Sunday, April 27, 2008

Garage Sale Season Is Officially OPEN!

Spring, in and of itself is perfectly lovely. The weather gets warm, we get nice afternoon rain showers which always seem to persuade me to take a nap, I get to work in the yard, and best of all, I can boot the boys outside and not have to listen to them fighting over the recliner! However, the best part about Spring is the fact that it is the beginning of Garage Sale Season.

This past weekend brought numerous neighborhood sales, which is really all I do-- more bang for your buck, so to speak. I'll admit, I got a bit lazy compared to my normal routine, and decided to pick Amanda up at 8:00, instead of my usual 7:00, and we decided to tackle Eric's mom's neighborhood sale. For one thing, this neighborhood is massive, and I can't tell you how many times (even with as many times as I've been in and around that neighborhood-- either visiting my inlaws, or HELL-- I went to elementary school there, so you would THINK I would be pretty familiar with the place) we got turned around. Anyway, we scored some good deals, and oddly enough, I managed to find some cute clothes, which I rarely look for, much less find at these things. I can't recall a time when I've nabbed a beautiful light-green, short-sleeved angora sweater from Banana Republic for a whopping $1.00! Amanda was also quick to inform me that it had a "condom pocket" on the chest, which interestingly enough, was an entirely foreign term to me, but hey, you learn something new everyday.

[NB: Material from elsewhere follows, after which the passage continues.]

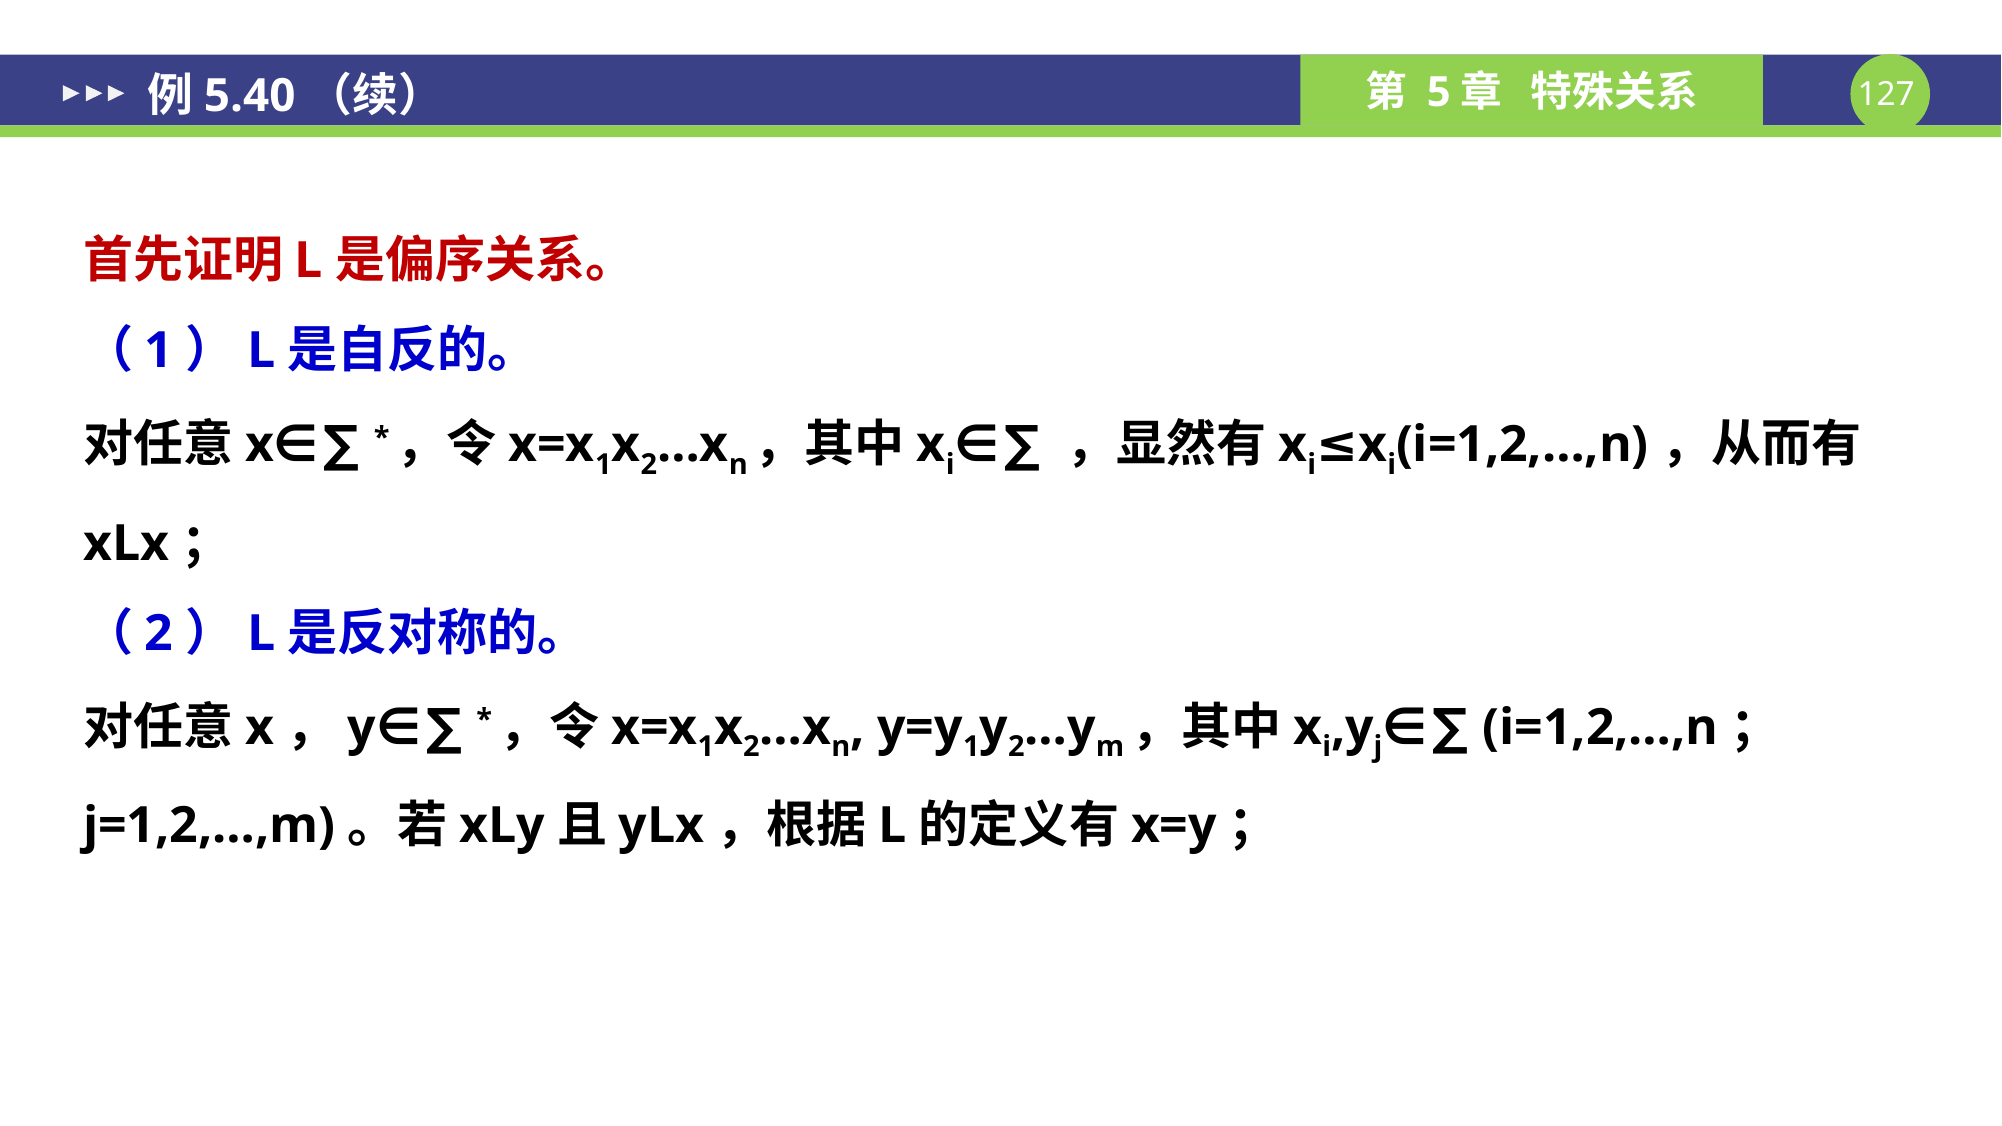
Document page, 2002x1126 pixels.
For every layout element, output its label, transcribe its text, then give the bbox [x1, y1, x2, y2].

title 例5.40（续） [127, 57, 1003, 129]
list 首先证明L是偏序关系。 （1）L是自反的。 对任意x∈∑*，令x=x1x2…xn，其中xi∈∑，显然有xi≤xi(i=1,2,…,n)，从而有xLx； （2）L是反对称的。 对任意x，y∈∑*，令x=x1x2…xn, y=y1y2…ym，其中xi,yj∈∑(i=1,2,…,n；j=1,2,…,m)。若xLy且yLx，根据L的定义有x=y； [63, 187, 1938, 902]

I also managed (please do anything and everything to contain your laughter) to find a pair of red-red, pointy-toed women's cowboy boots! Now, normally I would never, EVER buy or wear cowboy boots, but these just kicked ass. I'm sorry, but they did. They were just sassy, and really didn't give off that whole cowboy-boot-hey-I'm-a-redneck-hoochie kind of vibe, so I bought them. They rock, and I really wish I would've had them for the Bon Jovi concert. That would've kicked ass. The first time I wear them, I will post pictures for your amusement.

What else? Oh, I got this great iron bird feeder dish on a pedestal that is this fantastic brick red color, so it will match my front door. I also found a divided serving bowl that matches some really fun retro dishes that I bought at an antique store back in college. I've been working on finding a complete set without resorting to paying eBay prices, so I was thrilled to get this bowl for $1.00. There were two really great things that came along with this bowl-- #1: Apparently, the lady brought it all the way from Boston, and you just can't beat that (talk about fate!), and #2: The lady asked me, "You're not from Oklahoma, are you?" THAT absolutely MADE MY DAY! I know I should probably be more proud of where I'm from, but apparently I gave this lady the impression that I was far too awesome to be from middle-America and that made me happy! Amanda couldn't stop laughing.

However, that lovely compliment was quickly shot down after another woman, and her elderly mother began commenting on my hair. I've recently let it go curly again (loose curls, nothing kinky-- good lord), and these two women loved it. Now, I'm sure you're asking, "Well, what's bad about that?" Okay, let me explain something-- when a middle-aged woman and her elderly mother refer to your hairstyle as "precious" you have to start questioning yourself a bit. I mean, as it is, sometimes when I style my hair now, I feel like I'm walking a very thin line between Little Orphan Annie and Old Lady Hair. 99% of the time, I'm successful at falling into neither category, but their comments certainly got me wondering. I mean, at nearly 30 years-old, do I want to be referred to as "precious"? Kittens are "precious"-- newborn babies, even, but my hair? Shoot me now.

Ugh, I'm tired. Way too tired for a witty conclusion, I'm sorry. Plus, I have to sit down and watch a couple of episodes of season six of "Sex and the City" so that I'm good and caught-up by the time the movie comes out next month!

1 comments:

Heather said...

Wahoo. I'm jealous. FL garage sales suck. I need to go back to NJ!